Sistem adalah suatu kelompok elemen-elemen yang saling berhubungan secara interdependen (saling ketergantungan dan konstan). Ruang kelas sebagai system di kelompokan menjadi tiga yaitu system social, system interaksi dan system pertukaran. George Caspar Homans menjelaskan ruang kelas sebagai suatu system pertukaran dan membaginya menjadi beberapa proporsi untuk memahami kenyataan social dari sudut pandang teori pertukaran, yaitu: proporsi sukses, proporsi stimulus, proporsi nilai, proporsi deprivasi-satiasi, proporsi agresi-persetujuan, dan proporsi rasionalitas.
Pemeliharaan ketertiban dan kedisiplinan merupakan dua konsep yang berdekatan. Pemeliharaan ketertiban berkaitan dengan kemampuan diri untuk tertib sesuai dengan aturan yang ada, sedangkan disiplin merupakan kemampuan diri untuk patuh, taat, dan berkomitmen untuk sesuai dengan apa yang dipandang baik dan benar dalam kehidupan social.
Sikap tertib dan disiplin yang terdapat dalam diri seorang individu bukanlah suatu sikap yang dibawa dari lahir, melainkan melalui proses internalisasi. Jika terdapat suatu kelas yang memiliki kebiasaan tidak tertib dan disiplin, ada dua pihak yang terkait dengan kondisi tersebut, yaitu guru dan peserta didik.
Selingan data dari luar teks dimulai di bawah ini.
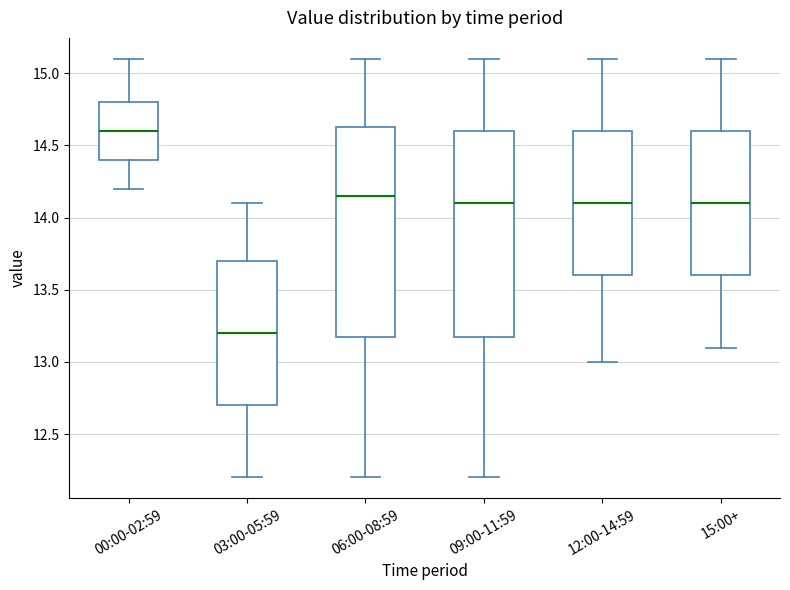

Which box has the highest median line?

00:00-02:59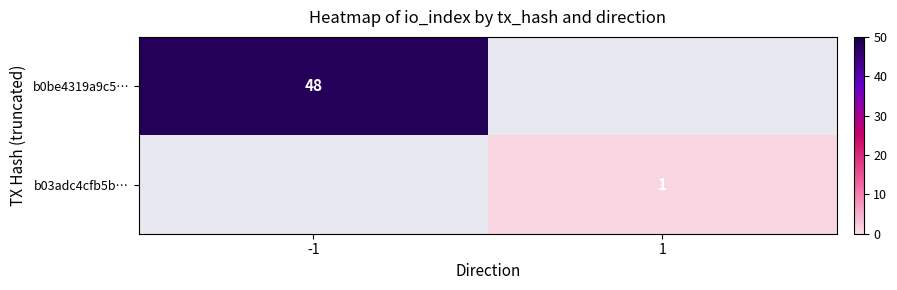

True or false: b03adc4cfb5b… has a value of 1 at 1.

True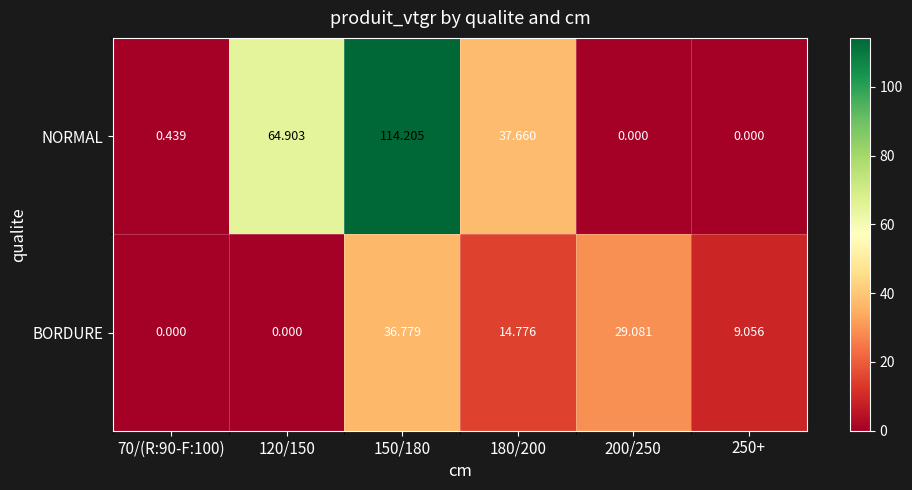

At which category is the sum across all series the highest?

150/180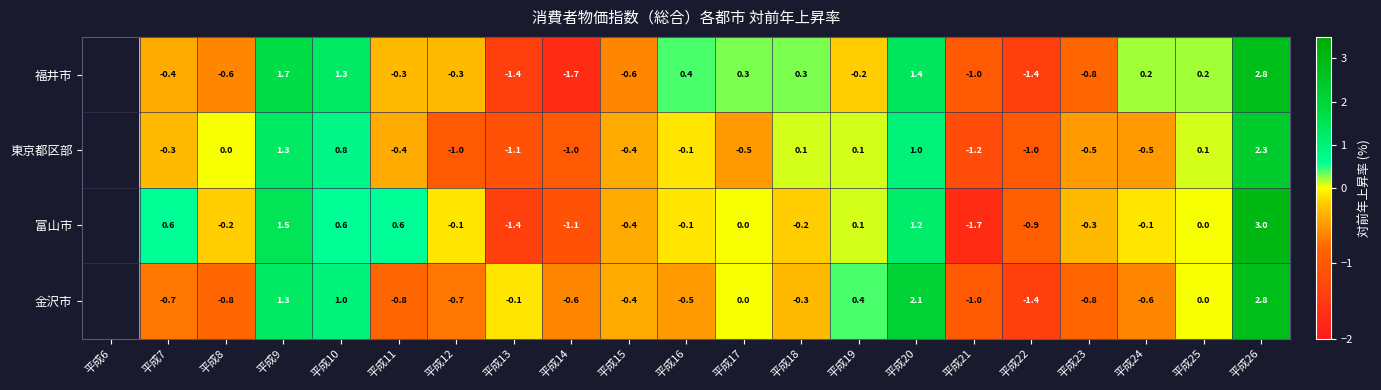

What is the total value across all series at 平成14?

-4.4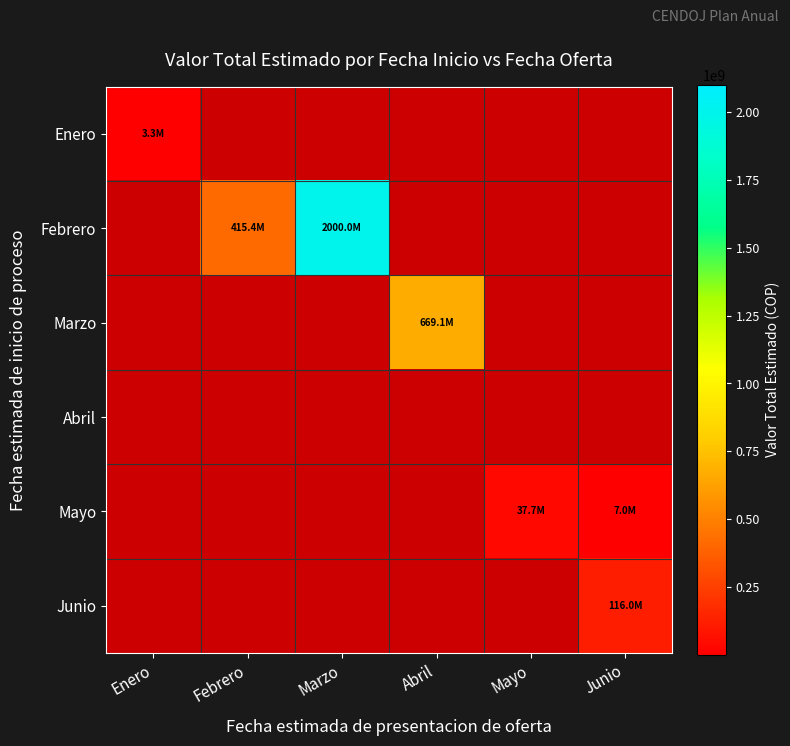

Which category has the lowest value across all series?

Enero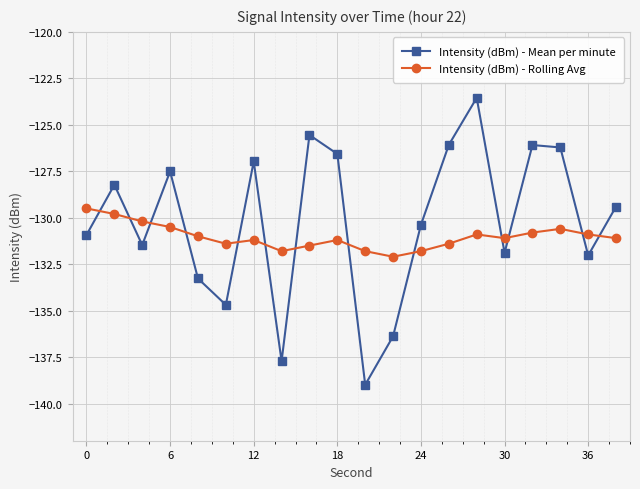

True or false: Intensity (dBm) - Mean per minute has more than 2 points higher than both neighbors.

True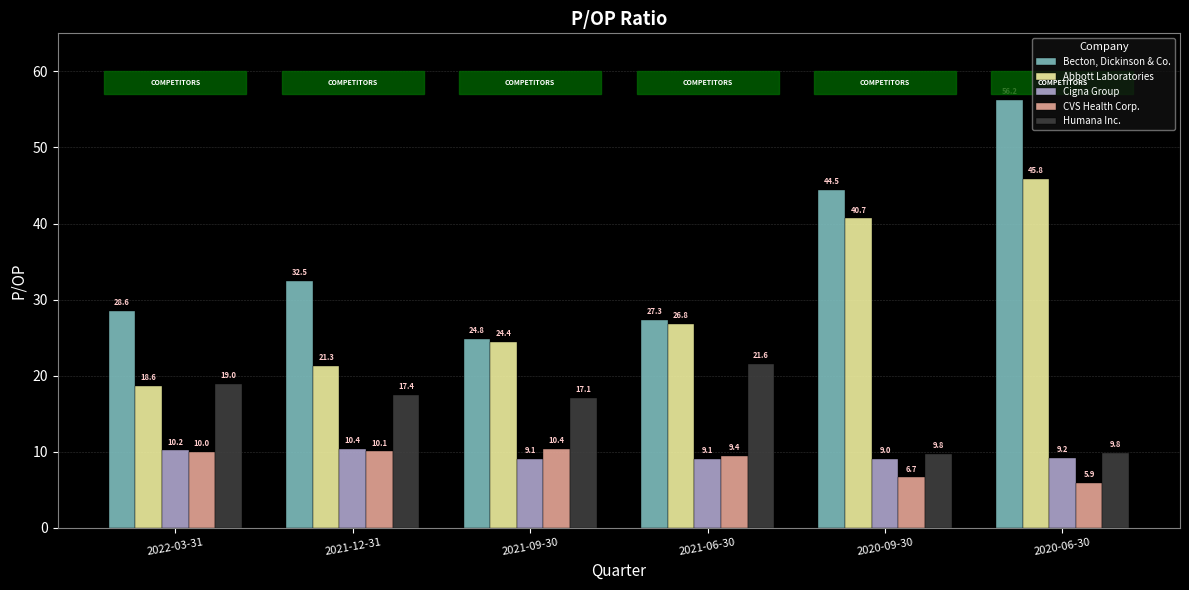

What is the label of the 1st bar from the left?

2022-03-31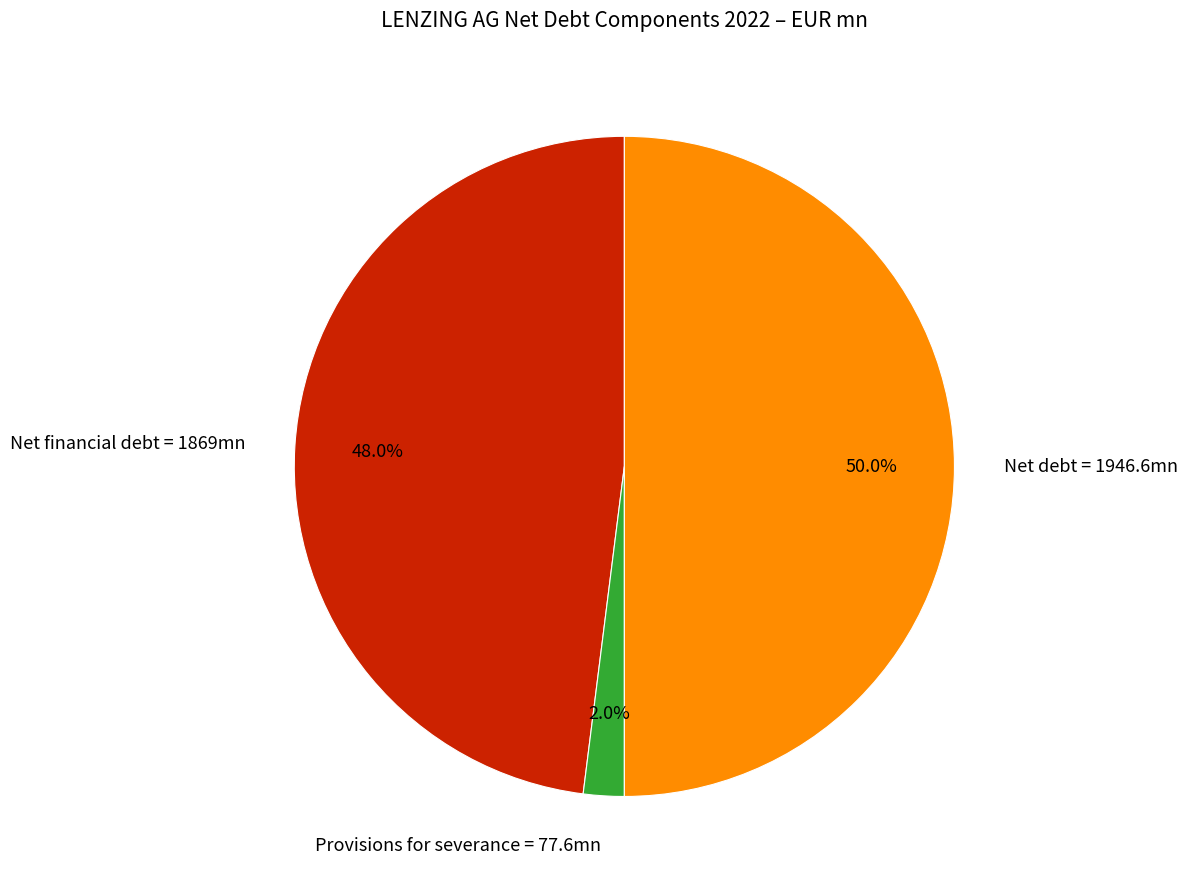

Does Net financial debt = 1869mn represent more than half of the total?

No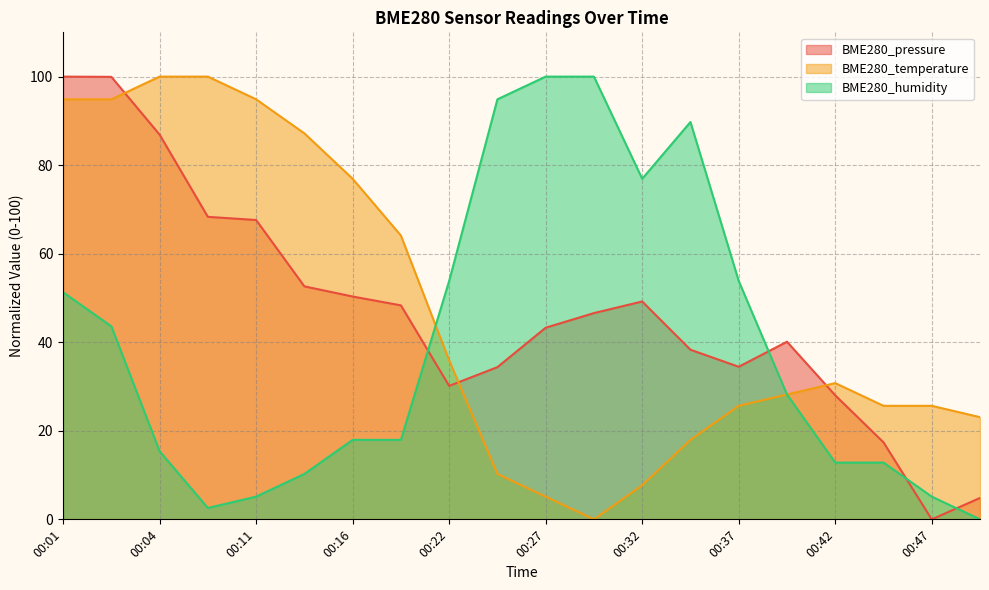

How many lines are shown in the chart?

3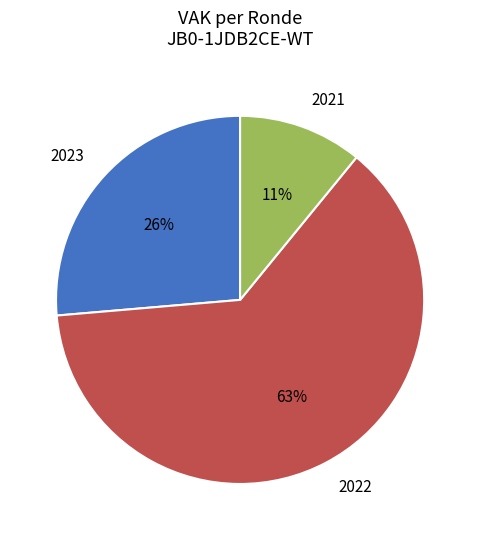

Which has a higher value, 2021 or 2022?

2022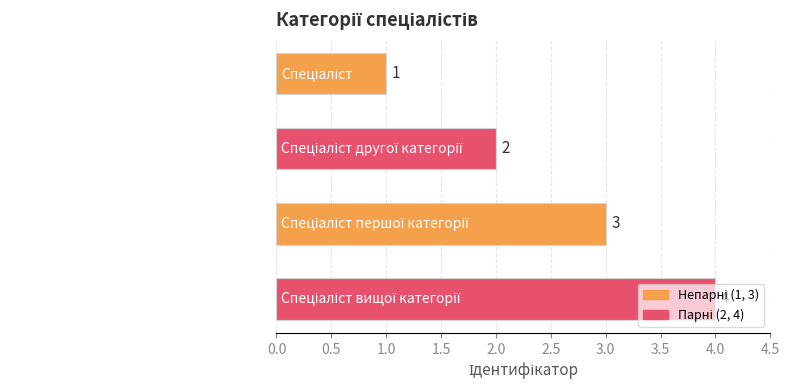

What is the sum of all values?

10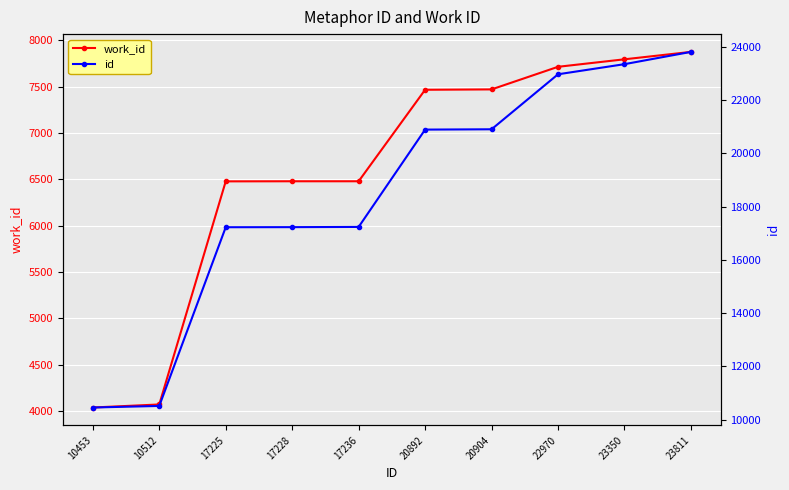

True or false: id has a value of 17225 at 17225.

True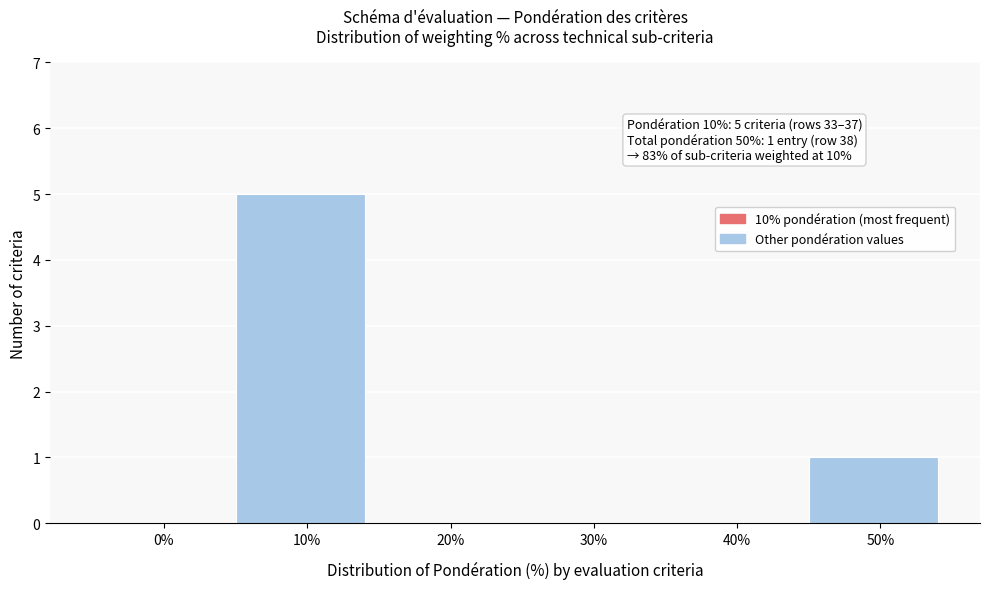

Reading left to right, list all the values displayed in this chart.

0%=0	10%=5	20%=0	30%=0	40%=0	50%=1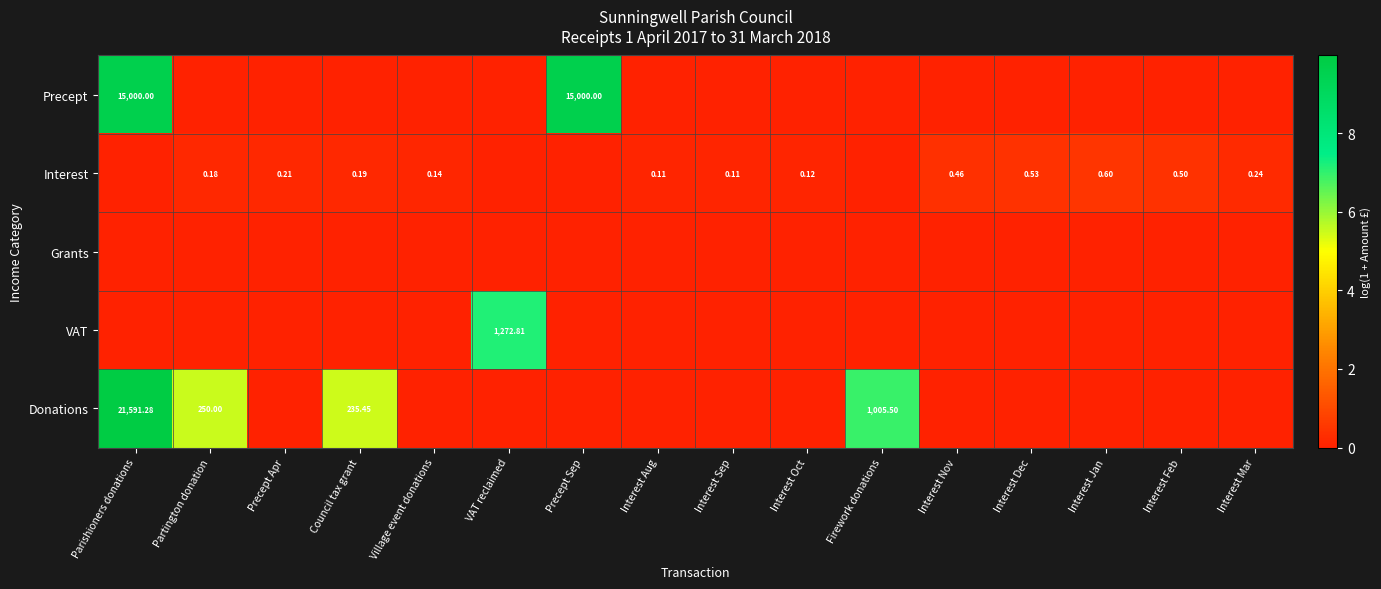

Between Village event donations and Partington donation, which is larger?

Village event donations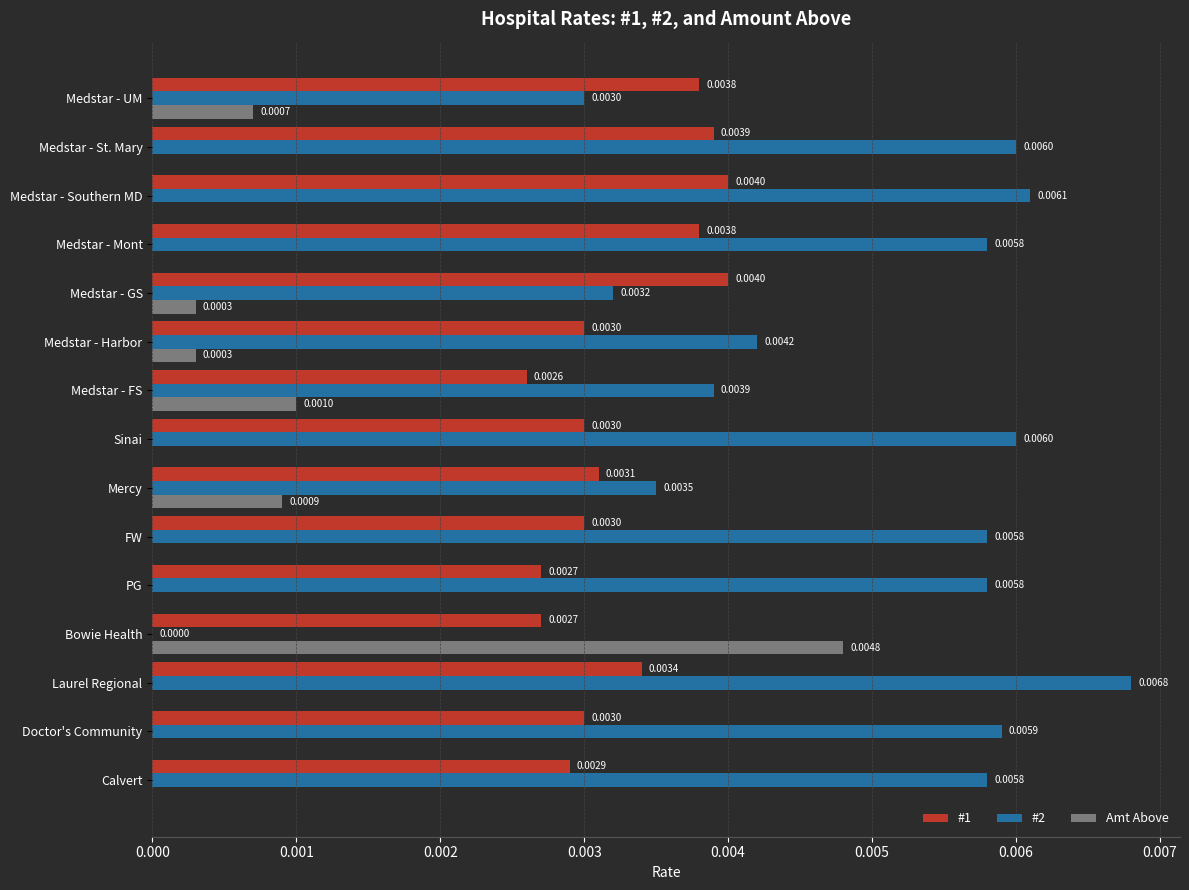

At which category does the chart reach its peak across all series?

Laurel Regional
Dalam hal ini guru dianggap dalam sosialisasinya tidak sesuai dengan apa yang diharapkan, yaitu kegagalan memainkan peran guru, memahami konsep disiplin, atau tidak adanya dukungan dari lembaga sekolah itu sendiri.

DAFTAR PUSTAKA

Damsar, Pengantar Sosiologi Pendidikan, Jakarta: Kencana, 2011.
Mahmud, Sosiologi Pendidikan, Bandung: Pustaka Setia, 2012.
Padil, Muhammad dan Triyo Supriyanto, Sosiologi Pendidikan, Malang: UIN-Maliki Press, 2010.

Robinson, Philips, Beberapa Perspektif Sosiologi Pendidikan, Jakarta: Grafikatama Offset, 1986.



[1] Mahmud, Sosiologi Pendidikan, (Bandung: Pustaka Setia, 2012), hal. 171
[2] Damsar, Pengantar Sosiologi Pendidikan, ( Jakarta: Kencana, 2011), hal 93.
[3] Ibid, hal 96.
[4] Ibid
[5] Mohammad Padil dan Triyo Supriyanto, Sosiologi Pendidikan, (Malang: UIN-Maliki Press, 2010), hlm. 163.
[6] Damsar, Pengantar Sosiologi Pendidikan, ( Jakarta: Kencana, 2011), hal 101-103.
[7] Philip Robinson, Beberapa Perspektif Sosiologi Pendidikan, (Jakarta: Grafikatama Offset, 1986), hlm. 155.